You have closed on your home and want to protect your investment. As a homeowner, repair and remodeling projects seem never ending. At times, the list of home repairs is overwhelming so having a plan can help reduce stress and minimize cost. Here are some helpful tips for planning and preparing for home improvement projects:
1. Keep a record of repairs. Start a binder or notebook to put copies of receipts for repairs. Make a note of the company you used, contact information (phone number and email address), the scope of the work done, the cost and the date the work was completed. This information will be a great resource the next time a repair is needed or when you decide to move.
2. Is digging part of your repair or project? Call 8-1-1 to have a local utility representative come and mark where the underground utilities are so you can avoid hitting electrical, gas, telephone and cable lines. Doing so could prevent an injury or costly damage.
3. Shutoff electricity, water and gas. Just as a contractor would turn off the appropriate utilities, you should as well before you start any work.
4. Paying for repairs and projects. All homes require preventive maintenance and will need repairs at some point. Putting aside 1-3% of the market value of your home each year will create a fund for these necessary expenses. If you know you will be doing a larger remodeling or renovation project, do research of costs early to start saving and/or reviewing different options for financing the home improvement.
5. Know what you are doing. This may seem obvious, but home improvement projects can take on a life of their own if you are not careful. It is well worth the effort to think through what the project is going to be (the scope), how long you want it to take (be realistic), what materials you are thinking of using and what your budget is. These details may be revised (many times) once you gather bids or begin putting pricing together yourself. That is ok. Some projects will be large enough that formal plans and specifications will be required to properly convey your project to a contractor.
6. Know who you are hiring. So many homeowners have grand ideas of the DIY way of getting home improvement projects done. The reality is that most do not have the time or the skills to properly do the work themselves. There is nothing wrong with this. It just means that part of the planning process for your project needs to include hiring someone to do the work that you can trust. This is where asking family, friends and colleagues for referrals can help. Once you have a list of recommendations, ask those contractors to provide references that you can contact to find out about quality of work, timeliness of completion and how the end cost compared to the initial bid. In addition, make sure that anyone you are considering hiring is licensed, bonded and insured. Also, searching for online reviews can be helpful to see what past customers are saying and if an issue is brought up repeatedly, you can address it with the contractor you are thinking of hiring. (If you are researching about a general contractor, you may want to ask about what subcontractors the general contractor uses typically and look at online reviews for those subcontractors.)
8. Put it in writing. The only way to know what you are agreeing to with the contractor that you select is to put it in a contract. Once the project begins, there are going to be a lot of different people involved that need to work together to complete your project. Your plans and specifications will provide what the project is whereas a written contract will detail who is responsible for what tasks and how payments are to be handled, changes to the plan, hidden conditions, delays, construction quality, defective work, warranty issues and disputes.

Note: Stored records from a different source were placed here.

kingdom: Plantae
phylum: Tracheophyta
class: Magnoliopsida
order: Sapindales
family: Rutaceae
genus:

9. Document the big stuff. You have already painstakingly thought of every detail and consideration for your project and are anxiously awaiting your project to start, or so you thought. The reality is that you cannot think of or anticipate every possible situation that could come up. A key material that you really wanted used may be out of stock and will not be available for 6 weeks. Are you able to wait or do you need to pick another material and the only other one that you like costs more? Cost adjustments, design changes, issues on-site or even concerns about workmanship may arise so you need to be ready to work through these to keep the project on track. Not all items discussed need to be documented but those that are important to you (because of cost, material to be used or a change to the agreement) should be documented in writing.
10. A few words about subcontractors. Many contractors or construction companies use subcontractors to complete some or all of the work. The general contractor is responsible for hiring good subcontractors and managing them effectively to ensure quality workmanship. The general contractor also typically is responsible for paying the subcontractors, usually weekly. Make sure this is happening because you do not want a subcontractor putting a mechanics lien (in Georgia) on your property.
As an added bonus, here are some comments about another topic to consider when determining what your repair or home improvement project will entail.
Regardless of the size or scope of your project, repairs, preventive maintenance or remodeling projects are an excellent way to protect and even add value to your home. You can personalize your space and make it more comfortable for yourself. Get started today planning an enhancement you want to make to your home or creating that repair list to tackle.